Funny enough, I work for a town Streets department, but we contract that stuff out. We only do small potholes from time to time.
 
I don't really do flat work, but I've done tile installations for over 20 years.

For some reason sacks of concrete and cement feel heavier than other objects. Try picking up a 94lb sack of cement. It's like carrying mercury. Also, why do they put it in thin paper sacks that rip with a gust of wind? Hate when I have to use that stuff. I'd rather get premixed bags for floating floors and walls than do my own chopping and mixing.

And yes, carrying 5 gallon buckets of concrete sucks.
If you want something on a site that looks heavier than it is, try and move a roll of lead. I know lead is the daddy of heavy non-reactive metals, but fuck me it's like you've stepped into a cartoon world
 
Concrete trucks are a thing! Good to learn the manual way though. It’ll put hair on your chest.
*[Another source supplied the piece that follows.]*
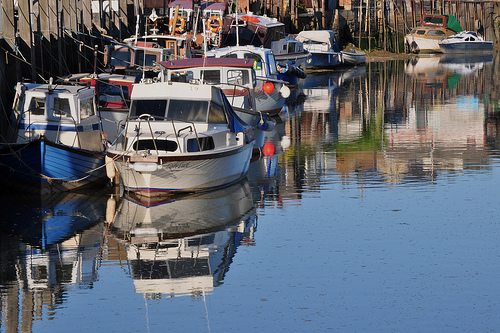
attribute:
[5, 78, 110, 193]
boat — white, blue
Next job TS is helping a buddy hand bomb a skid of shingles onto a roof manually. You thought the concrete was heavy?
 
did you look like you could haul that kinda weight? Bodybuilders will always use the concept of construction workers to illustrate how it isn't the volume and time you spend lifting weights, it's the proper execution. In other words, as Leroy Colbert said, "if it was how much work you do, construction workers would have the best built bodies in the world".
I was 20 years old and had never lifted weights in my life. Just laboring. Cut as all hell, but only really jacked on my back and forearms. You couldn't miss the forearms, but if you were to look at me at the time you wouldn't think I could pick up that weight. I am barely over midget height being 6'-2" though.
 
Yes! I did this job for two years we built the floor for them to pour on. We did some massive apartment buildings. We had to be there for the pour to scrape up any concrete that fell through the cracks onto the floor below and make sure everything stayed in place. We would oil the plywood with form oil or diesel so that it wouldn't stick to the concrete. After the concrete settled we would strip all the bars and plywood and then crane it all up to the next floor and start all over again if all the floors where the same we just had to cut our boards one time on the first floor. So each floor you're basically just putting together the same puzzle. lol I think the highest we did was probably like 15 stories it was so long ago i cant remember exactly but that seems about right. It was a pretty tough job for a young Green 18yr old me working with my crazy ass twice my age alcoholic cousins. Those guys were fucking nuts. lol


Good video, interesting stuff to watch.
I actually always kinda wondered how concrete floor slab was made. so it's like approx 4inches (??) of concrete with a mesh of rebar or similar mesh steel unrolled onto the plywood for strength etc and once that's all dried, you just remove most of the steel/aluminum struts underneath and just leave the main steel "triangular section" truss (leaving maybe 12inch gap underneath the concrete floor?) so that there's space for wiring and a/c ducts and then after new steel/aluminum struts and sheetrock / dura-rock is attached to that for the ceiling below.

more or less right?

I'd still think the concrete slab would sag down despite the steel reinforcing mesh but obviously it works and i guess it depends on how fine or coarse the mesh is.

How long did you guys leave the concrete to dry/harden before you removed the support struts and the plywood sheets?
 
Those 60lb bags were heavy as fuck. They felt like they weighed twice as much

For some reason sacks of concrete and cement feel heavier than other objects.

It's the limp, dead weight factor. It's unbalanced, more difficult to grip, the weight tries to move away from where you're holding it as you lift.
 
Usually, the trucks around here carry 10-12 cubic yards. Front discharge
Christ.
1 cubic meter of standard concrete weighs 2,400kgs (2.4metric tons).
a cubic yard is SLIGHTLY smaller than a cubic meter (a yard is 91% of a meter) but barely any less.

So 10cubic meters of concrete = 24tons / 24,000kgs and 12 cubic meters = 28,800kgs.
That's a hell of a lot of cargo for any vehicle to carry at one time.